Shadow Lighthouse Quick Start¶
This is the shortest path from an Octopus raw workspace to a queryable Lighthouse read-side index.
Install¶
cd /path/to/shadow-lighthouse
uv sync
1. Inspect the layout¶
uv run shadow-lighthouse --config config.example.toml show-layout \
--source cninfo_announcements
The default config writes read-side data under:
data/lighthouse/
2. Ingest one Octopus source¶
uv run shadow-lighthouse --config config.example.toml ingest-raw-source \
--source cninfo_announcements \
--octopus-source-root ../shadow-octopus/data/octopus/cninfo_announcements \
--skip-text
Use --skip-text when you only need catalog, document list, issuer lookup, and object metadata.
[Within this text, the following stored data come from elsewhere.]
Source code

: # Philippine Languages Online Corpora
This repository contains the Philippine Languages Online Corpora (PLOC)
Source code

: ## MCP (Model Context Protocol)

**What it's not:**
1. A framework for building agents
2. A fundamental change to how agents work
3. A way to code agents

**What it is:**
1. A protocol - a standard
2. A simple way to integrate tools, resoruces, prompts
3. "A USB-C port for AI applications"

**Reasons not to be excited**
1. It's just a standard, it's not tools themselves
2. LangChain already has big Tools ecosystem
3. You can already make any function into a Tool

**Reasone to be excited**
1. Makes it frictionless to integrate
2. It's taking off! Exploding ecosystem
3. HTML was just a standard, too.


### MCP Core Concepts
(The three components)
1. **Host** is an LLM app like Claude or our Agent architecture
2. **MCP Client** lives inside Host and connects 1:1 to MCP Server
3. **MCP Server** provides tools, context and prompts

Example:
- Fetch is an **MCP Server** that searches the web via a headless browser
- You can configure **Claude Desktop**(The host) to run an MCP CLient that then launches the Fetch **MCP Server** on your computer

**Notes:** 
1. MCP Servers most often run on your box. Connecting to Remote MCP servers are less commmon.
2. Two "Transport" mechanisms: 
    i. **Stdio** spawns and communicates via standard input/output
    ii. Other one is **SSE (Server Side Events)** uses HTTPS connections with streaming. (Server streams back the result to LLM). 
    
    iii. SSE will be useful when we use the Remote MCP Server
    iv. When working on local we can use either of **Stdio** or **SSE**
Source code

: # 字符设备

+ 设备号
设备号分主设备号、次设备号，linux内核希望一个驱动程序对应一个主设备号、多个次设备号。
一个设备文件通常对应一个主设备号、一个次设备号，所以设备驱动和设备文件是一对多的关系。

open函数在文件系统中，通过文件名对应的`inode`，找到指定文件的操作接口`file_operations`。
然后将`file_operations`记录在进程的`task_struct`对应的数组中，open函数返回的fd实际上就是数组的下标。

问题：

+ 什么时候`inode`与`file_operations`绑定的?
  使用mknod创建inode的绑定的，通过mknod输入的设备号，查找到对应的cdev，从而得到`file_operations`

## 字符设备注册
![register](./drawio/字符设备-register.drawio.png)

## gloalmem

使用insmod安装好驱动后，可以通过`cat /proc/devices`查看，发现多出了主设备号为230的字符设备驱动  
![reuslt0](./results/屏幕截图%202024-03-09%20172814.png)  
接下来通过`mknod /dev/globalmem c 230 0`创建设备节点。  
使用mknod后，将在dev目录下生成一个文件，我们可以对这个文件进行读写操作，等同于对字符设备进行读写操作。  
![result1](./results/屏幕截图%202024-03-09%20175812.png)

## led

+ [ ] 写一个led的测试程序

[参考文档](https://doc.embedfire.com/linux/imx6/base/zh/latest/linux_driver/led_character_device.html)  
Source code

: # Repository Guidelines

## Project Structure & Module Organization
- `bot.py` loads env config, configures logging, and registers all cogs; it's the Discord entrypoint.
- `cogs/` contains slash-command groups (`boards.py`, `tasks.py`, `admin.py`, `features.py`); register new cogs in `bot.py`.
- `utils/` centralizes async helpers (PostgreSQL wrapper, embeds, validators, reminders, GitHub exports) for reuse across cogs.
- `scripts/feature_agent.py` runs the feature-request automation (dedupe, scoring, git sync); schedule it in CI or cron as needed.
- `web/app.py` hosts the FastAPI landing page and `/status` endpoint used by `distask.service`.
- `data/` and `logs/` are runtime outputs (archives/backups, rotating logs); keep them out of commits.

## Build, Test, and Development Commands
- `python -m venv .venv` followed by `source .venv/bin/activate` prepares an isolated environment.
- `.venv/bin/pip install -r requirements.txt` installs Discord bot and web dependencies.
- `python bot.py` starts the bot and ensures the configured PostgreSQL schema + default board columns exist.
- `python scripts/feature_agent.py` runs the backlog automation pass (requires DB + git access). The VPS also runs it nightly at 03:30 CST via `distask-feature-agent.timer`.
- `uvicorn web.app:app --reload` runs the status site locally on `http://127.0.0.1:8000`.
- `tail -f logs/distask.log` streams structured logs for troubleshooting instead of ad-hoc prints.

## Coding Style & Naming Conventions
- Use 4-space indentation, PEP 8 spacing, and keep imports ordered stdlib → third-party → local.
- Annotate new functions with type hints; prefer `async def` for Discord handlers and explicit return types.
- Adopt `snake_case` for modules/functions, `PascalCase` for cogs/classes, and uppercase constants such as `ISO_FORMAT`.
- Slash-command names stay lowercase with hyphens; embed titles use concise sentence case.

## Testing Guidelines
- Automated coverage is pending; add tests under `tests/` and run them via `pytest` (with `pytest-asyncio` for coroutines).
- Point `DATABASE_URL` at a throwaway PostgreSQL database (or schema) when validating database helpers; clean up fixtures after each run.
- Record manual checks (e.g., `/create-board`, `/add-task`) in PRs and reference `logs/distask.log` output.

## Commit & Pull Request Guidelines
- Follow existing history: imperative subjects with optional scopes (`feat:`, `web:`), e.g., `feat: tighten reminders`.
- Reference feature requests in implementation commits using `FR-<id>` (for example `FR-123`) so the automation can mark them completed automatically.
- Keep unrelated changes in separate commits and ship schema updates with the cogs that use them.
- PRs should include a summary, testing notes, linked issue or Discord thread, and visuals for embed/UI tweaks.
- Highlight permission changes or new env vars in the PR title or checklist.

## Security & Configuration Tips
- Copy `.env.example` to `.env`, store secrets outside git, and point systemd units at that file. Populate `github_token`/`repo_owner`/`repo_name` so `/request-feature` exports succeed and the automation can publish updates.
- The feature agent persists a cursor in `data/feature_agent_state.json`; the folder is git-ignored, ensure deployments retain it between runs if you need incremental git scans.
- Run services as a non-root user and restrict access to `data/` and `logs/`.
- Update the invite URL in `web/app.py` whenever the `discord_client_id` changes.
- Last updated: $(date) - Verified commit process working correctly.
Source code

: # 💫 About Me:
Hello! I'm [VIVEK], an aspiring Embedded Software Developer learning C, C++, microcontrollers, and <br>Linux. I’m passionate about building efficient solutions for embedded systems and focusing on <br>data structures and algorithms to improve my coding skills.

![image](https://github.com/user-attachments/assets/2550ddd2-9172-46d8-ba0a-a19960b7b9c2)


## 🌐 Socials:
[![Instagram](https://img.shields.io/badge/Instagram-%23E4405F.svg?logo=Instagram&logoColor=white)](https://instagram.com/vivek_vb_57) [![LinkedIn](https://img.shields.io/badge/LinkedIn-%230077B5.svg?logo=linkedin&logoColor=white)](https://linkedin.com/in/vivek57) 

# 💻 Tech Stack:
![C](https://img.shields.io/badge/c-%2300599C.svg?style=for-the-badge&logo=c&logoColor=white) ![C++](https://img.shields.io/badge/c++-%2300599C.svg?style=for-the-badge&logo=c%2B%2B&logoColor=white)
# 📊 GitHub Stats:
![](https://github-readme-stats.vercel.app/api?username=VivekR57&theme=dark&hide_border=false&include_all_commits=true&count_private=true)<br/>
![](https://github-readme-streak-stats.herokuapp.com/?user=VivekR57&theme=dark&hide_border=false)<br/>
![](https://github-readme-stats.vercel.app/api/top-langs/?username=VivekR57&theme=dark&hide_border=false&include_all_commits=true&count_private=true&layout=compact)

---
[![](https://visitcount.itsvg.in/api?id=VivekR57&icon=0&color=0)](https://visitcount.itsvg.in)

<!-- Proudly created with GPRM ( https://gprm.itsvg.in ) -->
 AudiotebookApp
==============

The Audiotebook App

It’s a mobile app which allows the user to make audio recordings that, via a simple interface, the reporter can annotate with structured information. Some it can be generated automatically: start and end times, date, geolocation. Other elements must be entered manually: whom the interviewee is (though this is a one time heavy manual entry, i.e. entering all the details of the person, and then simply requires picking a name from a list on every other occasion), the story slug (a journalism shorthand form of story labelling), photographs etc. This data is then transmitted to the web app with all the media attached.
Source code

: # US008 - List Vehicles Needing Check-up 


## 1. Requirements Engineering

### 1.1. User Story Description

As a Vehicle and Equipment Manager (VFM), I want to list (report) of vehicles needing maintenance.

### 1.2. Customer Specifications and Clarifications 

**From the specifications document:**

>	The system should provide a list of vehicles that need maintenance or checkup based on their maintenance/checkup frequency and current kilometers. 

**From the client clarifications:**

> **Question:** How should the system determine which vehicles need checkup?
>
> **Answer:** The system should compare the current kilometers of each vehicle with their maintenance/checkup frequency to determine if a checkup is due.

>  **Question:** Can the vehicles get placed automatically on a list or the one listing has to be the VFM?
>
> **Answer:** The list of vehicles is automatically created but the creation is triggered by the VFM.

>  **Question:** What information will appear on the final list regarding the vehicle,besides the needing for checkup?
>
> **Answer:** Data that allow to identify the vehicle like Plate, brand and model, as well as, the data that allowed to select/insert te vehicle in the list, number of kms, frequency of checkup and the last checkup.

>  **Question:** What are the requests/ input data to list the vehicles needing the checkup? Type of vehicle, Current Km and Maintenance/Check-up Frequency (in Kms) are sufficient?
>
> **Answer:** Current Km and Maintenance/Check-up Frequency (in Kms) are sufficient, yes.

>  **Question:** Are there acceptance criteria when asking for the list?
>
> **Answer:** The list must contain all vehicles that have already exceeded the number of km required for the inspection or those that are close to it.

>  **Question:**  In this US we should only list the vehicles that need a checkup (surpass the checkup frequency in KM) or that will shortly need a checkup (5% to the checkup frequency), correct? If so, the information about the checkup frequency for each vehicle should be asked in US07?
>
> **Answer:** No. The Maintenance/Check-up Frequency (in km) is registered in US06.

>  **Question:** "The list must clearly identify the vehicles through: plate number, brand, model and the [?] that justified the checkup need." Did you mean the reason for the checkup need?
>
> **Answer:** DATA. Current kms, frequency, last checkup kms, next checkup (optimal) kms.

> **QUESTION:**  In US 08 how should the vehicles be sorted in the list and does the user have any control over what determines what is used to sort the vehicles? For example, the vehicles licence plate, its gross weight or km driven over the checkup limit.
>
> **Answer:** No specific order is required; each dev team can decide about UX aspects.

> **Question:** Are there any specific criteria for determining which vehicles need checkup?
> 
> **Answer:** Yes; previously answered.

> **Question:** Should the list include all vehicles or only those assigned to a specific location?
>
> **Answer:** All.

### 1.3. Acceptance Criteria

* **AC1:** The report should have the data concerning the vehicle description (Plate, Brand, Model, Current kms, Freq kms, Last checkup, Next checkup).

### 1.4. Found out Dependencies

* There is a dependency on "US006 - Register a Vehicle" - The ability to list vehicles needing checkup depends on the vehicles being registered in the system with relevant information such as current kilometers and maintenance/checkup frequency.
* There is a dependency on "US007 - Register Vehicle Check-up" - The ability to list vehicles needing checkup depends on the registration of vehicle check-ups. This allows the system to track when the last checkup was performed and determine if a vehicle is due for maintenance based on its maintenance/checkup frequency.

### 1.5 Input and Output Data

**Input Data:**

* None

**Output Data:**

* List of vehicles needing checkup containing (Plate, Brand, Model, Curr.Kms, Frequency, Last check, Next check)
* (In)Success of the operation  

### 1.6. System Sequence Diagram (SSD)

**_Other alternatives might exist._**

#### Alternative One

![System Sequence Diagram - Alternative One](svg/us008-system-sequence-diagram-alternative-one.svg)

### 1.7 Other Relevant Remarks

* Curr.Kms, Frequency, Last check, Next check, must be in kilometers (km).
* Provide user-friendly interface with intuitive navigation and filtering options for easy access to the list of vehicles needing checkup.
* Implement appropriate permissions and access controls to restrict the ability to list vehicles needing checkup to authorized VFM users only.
Remove it when local objects are present and text extraction is appropriate for the machine.
3. Use incremental ingest for live append-only records¶
For minute-level news sources, use incremental ingest so Lighthouse consumes only new raw record lines:
uv run shadow-lighthouse --config config.example.toml ingest-raw-source \
--source sina7x24 \
--octopus-source-root ../shadow-octopus/data/octopus/sina7x24 \
--incremental \
--max-records-per-run 20000 \
--skip-text
The incremental cursor is stored in:
<source>/indexes/raw-ingest-state.json
4. Verify the read-side workspace¶
uv run shadow-lighthouse --config config.example.toml verify-source \
--source cninfo_announcements \
--require-data
Check source status:
uv run shadow-lighthouse --config config.example.toml source-status \
--source cninfo_announcements
5. Query from the CLI¶
List latest documents:
uv run shadow-lighthouse --config config.example.toml list-documents \
--source cninfo_announcements \
--limit 20
Look up documents for one issuer:
uv run shadow-lighthouse --config config.example.toml list-issuer-documents \
--source cninfo_announcements \
平安银行
Search source-local text:
uv run shadow-lighthouse --config config.example.toml search-text \
--source cninfo_announcements \
"年度报告"
6. Serve HTTP¶
Serve every initialized source workspace:
uv run shadow-lighthouse --config config.example.toml serve \
--host 127.0.0.1 \
--port 8766
Smoke test:
curl "http://127.0.0.1:8766/health"
curl "http://127.0.0.1:8766/documents?source=cninfo_announcements&limit=24"